Today's Open Source (2024-10-29): Meta Open-Sources LongVU Large Model
LongVU enhances long video comprehension with spatiotemporal compression. CoI-Agent revolutionizes research via LLMs, and x.infer simplifies CV inference for 1,000+ models.
Here are some interesting AI open-source models and frameworks I wanted to share today:
Project: LongVU
The LongVU project aims to enhance long video language comprehension through spatiotemporal adaptive compression technology.
This project integrates advanced visual encoders and language models, effectively processing and understanding complex information in long videos.
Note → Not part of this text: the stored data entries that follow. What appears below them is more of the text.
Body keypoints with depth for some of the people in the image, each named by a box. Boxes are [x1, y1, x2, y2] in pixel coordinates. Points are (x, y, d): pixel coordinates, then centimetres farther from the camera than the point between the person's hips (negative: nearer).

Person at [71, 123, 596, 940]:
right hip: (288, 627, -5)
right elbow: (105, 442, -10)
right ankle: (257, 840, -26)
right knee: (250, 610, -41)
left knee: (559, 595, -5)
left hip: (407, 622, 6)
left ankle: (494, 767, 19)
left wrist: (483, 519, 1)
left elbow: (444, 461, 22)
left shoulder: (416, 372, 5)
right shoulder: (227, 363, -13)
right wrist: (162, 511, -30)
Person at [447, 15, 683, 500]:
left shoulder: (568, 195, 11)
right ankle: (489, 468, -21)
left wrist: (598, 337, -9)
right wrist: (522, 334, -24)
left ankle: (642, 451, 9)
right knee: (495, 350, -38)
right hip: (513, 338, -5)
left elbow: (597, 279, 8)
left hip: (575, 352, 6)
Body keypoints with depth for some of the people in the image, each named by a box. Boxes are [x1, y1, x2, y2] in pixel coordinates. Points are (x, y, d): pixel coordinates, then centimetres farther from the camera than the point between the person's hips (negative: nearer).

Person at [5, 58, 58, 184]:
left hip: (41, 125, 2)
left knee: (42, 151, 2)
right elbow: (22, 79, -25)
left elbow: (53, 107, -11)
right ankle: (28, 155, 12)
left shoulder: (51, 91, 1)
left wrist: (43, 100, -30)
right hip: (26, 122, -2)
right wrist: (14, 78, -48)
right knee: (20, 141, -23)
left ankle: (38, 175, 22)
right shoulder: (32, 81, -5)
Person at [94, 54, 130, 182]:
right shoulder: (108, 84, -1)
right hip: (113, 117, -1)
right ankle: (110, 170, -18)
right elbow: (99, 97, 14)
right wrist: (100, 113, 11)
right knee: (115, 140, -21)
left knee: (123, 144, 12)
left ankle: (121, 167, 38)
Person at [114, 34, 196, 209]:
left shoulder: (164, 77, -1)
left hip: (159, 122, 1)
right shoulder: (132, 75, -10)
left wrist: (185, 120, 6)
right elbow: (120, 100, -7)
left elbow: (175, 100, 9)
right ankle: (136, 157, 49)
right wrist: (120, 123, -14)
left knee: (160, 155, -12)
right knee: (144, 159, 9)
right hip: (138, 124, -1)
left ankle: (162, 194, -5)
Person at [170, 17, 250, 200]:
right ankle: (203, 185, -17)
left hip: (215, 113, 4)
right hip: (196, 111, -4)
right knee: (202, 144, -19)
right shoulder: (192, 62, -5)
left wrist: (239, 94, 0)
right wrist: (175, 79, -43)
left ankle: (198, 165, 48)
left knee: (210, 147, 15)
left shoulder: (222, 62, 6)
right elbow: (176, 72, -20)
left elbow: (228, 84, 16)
LongVU provides multiple resource versions, supporting both local deployment and online demos, making it suitable for a wide range of applications requiring video and language data processing.
Project: CoI-Agent
Chain of Ideas (CoI) Agent is a project designed to revolutionize research and idea development through large language model (LLM) agents.
The project offers a systematic approach to generating and developing research ideas by utilizing advanced natural language processing and machine learning models. It helps researchers explore and innovate more efficiently in scientific studies.
https://github.com/DAMO-NLP-SG/CoI-Agent
Project: AgenticIR
This project addresses complex image restoration problems, utilizing an intelligent agent system for tasks like deblurring, defogging, and image enhancement.
By leveraging learning and experience, the system effectively restores real-world image quality.
https://github.com/Kaiwen-Zhu/AgenticIR
Project: x.infer
x.infer is a framework-agnostic computer vision inference library that enables inference for any computer vision model through simple Python code.
It supports various frameworks and over 1,000 models, providing a unified interface and modular design, allowing users to easily integrate and replace models.
x.infer also supports interactive interfaces through Gradio.
https://github.com/dnth/x.infer
Project: PyramidDrop
PyramidDrop is a project aimed at accelerating large vision-language models by reducing visual redundancy.
The core idea is to utilize image tagging at different levels of redundancy, reducing deep-layer redundancy to improve the efficiency of training and inference.
PyramidDrop accelerates models during training and can also be used as a plug-and-play strategy for inference acceleration, offering both high performance and low inference costs.
https://github.com/Cooperx521/PyramidDrop
Project: LLaVA-MoD
LLaVA-MoD is an efficient framework designed to train small-scale multimodal language models by distilling knowledge from large-scale multimodal language models.
The project optimizes networks by integrating a mixture of sparse experts (MoE) architecture and adopts a two-stage knowledge transfer strategy: imitation distillation and preference distillation.
Experiments show that LLaVA-MoD outperforms existing models on multimodal benchmarks with the least number of activated parameters and low computational costs.